An AHA fasting study looked at a population of nearly 5,000 men and women who fasted for 24 hours once a month. Their study indicated that this group was 39 percent less likely than the general public to develop coronary artery disease. Across a spectrum of medical studies, fasting has also been shown to contribute to the resolution of some allergies and inflammatory issues, such as arthritis and psoriasis. However, it must be stated that fasting is not recommended for people with compromised liver or kidney functions or immunity deficiencies, among other medical issues.

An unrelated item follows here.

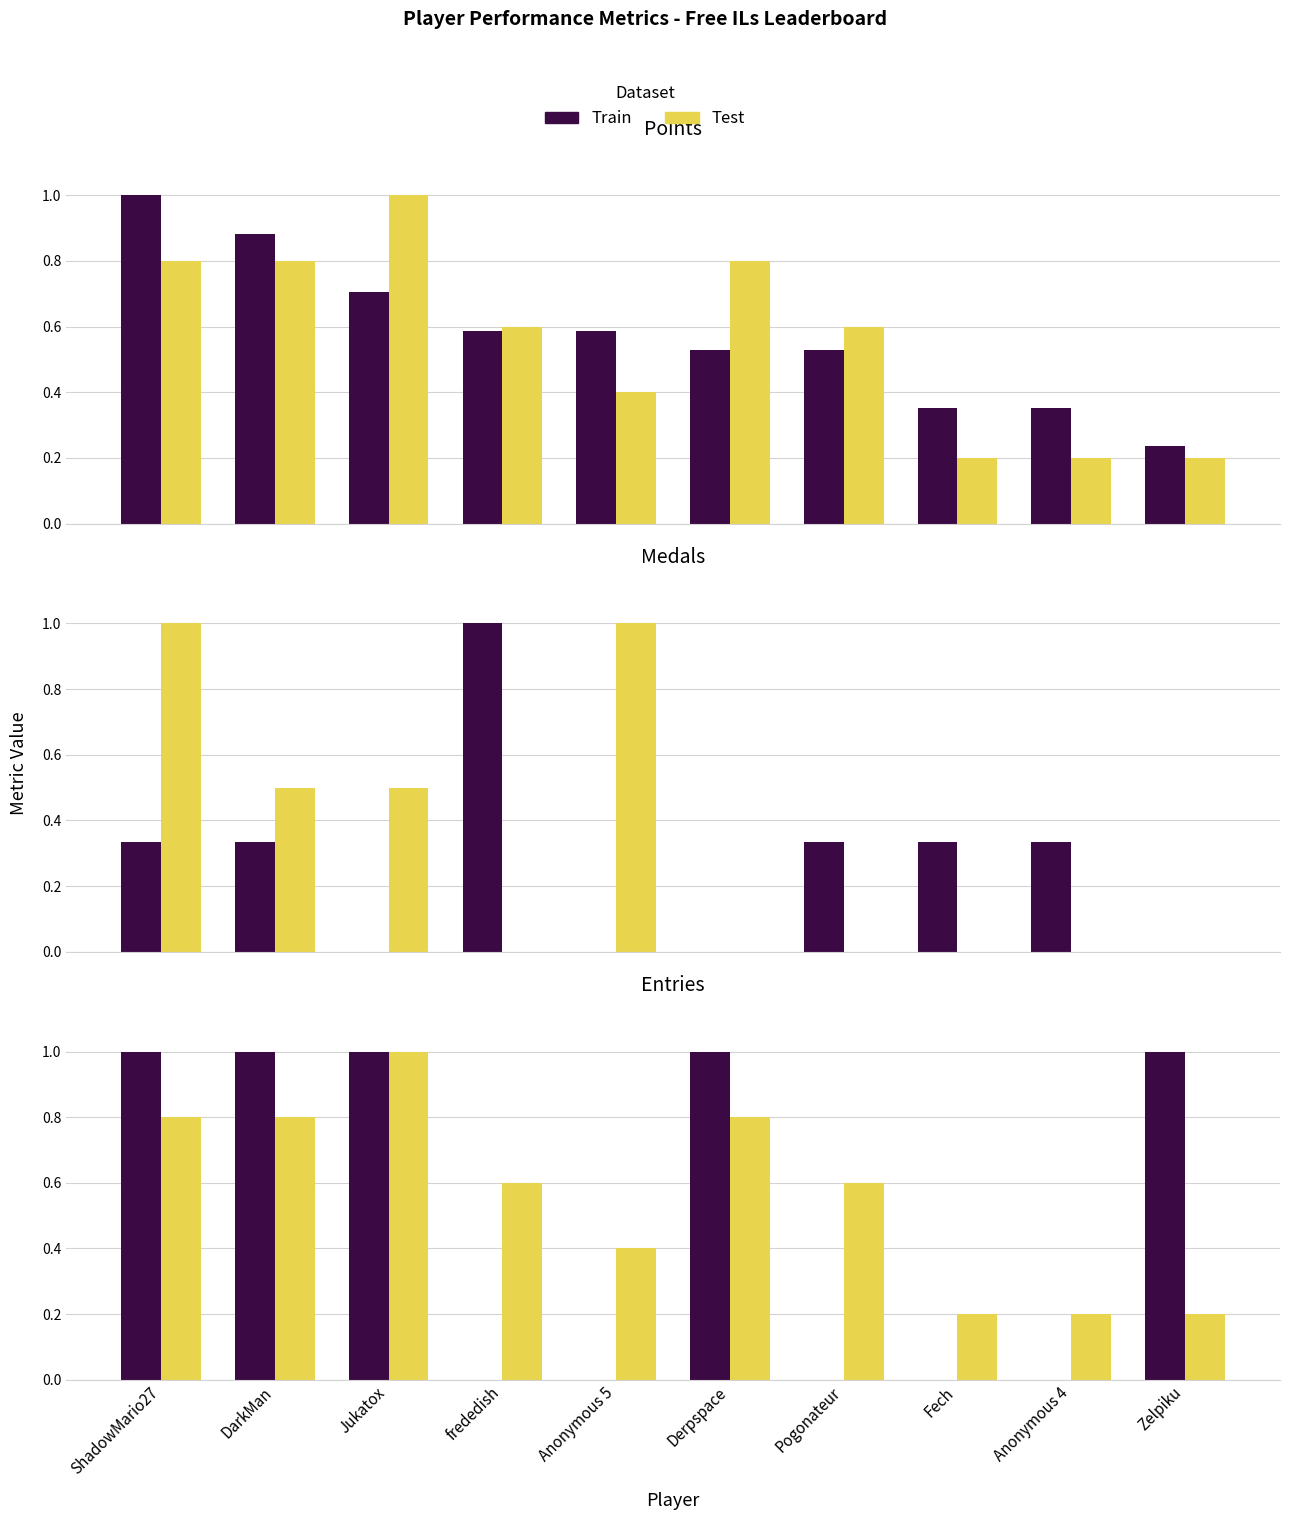

What are all the series names shown in the legend?

Train, Test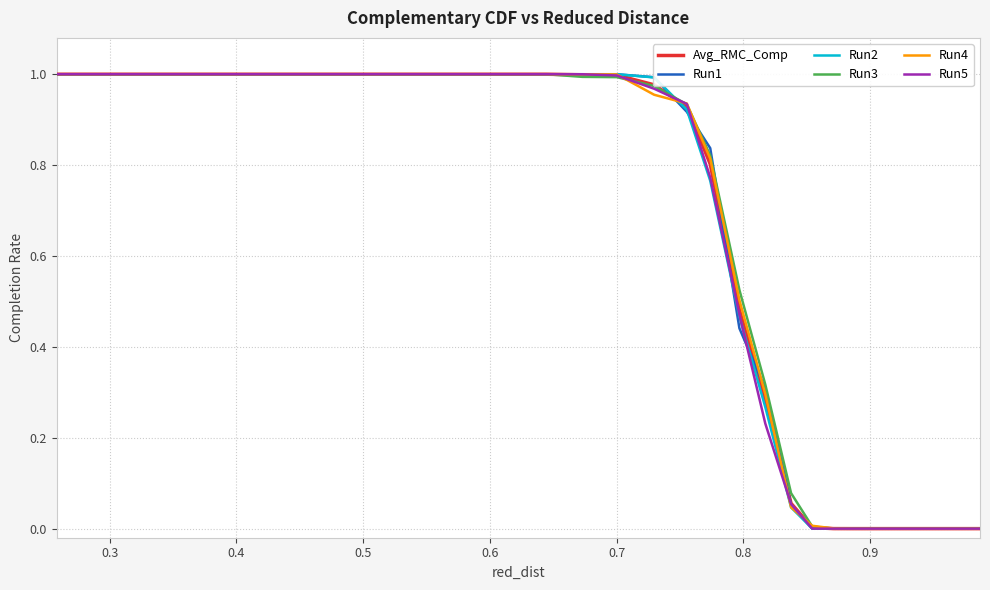

Does the chart display data point markers on the line(s)?

No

Recently, fitness experts have discovered that shorter but more frequent fasts can be more effective than longer ones. Intermittent Fasting (IF) has been getting a lot of attention from professional athletes and personal trainers as well, and is used to systematically help tweak one’s body composition, burn fat more efficiently, and build lean muscle mass. Some of these programs are a little extreme, but the evidence seems clear that even non-athletes can benefit from fasting. IF is a much easier way to incorporate fasting safely into your daily life than longer fasts. The two main types are:
- Window IF: This involves only eating within a short window of time, such as two meals between 12pm and 4pm, and then fasting during the time outside of the set window.
- Swing IF: This involves eating on a normal schedule, then taking 24 hours off from eating for one or two days per week.
Before incorporating fasting into your lifestyle, be sure to get the go-ahead from your doctor. Once you're ready to give it a try, it’s important to consider these points:
- Begin slowly and ease into it. Extreme fasting may be dangerous and can cause mental and physical problems. It’s better to be cautious and slowly build up.
- Beware of juice cleanses and other fads that can destabilize your blood sugar.
- Listen to your body, as it may take a little tweaking to find what strategy works best for you. Never force yourself to submit to a routine that makes you feel bad.
With these precautions in mind, you may begin to safely incorporate fasting into your lifestyle, gauging what’s the best way for you to achieve its maximum benefits.
Have you used fasting as a health-promoting technique? What has worked for you?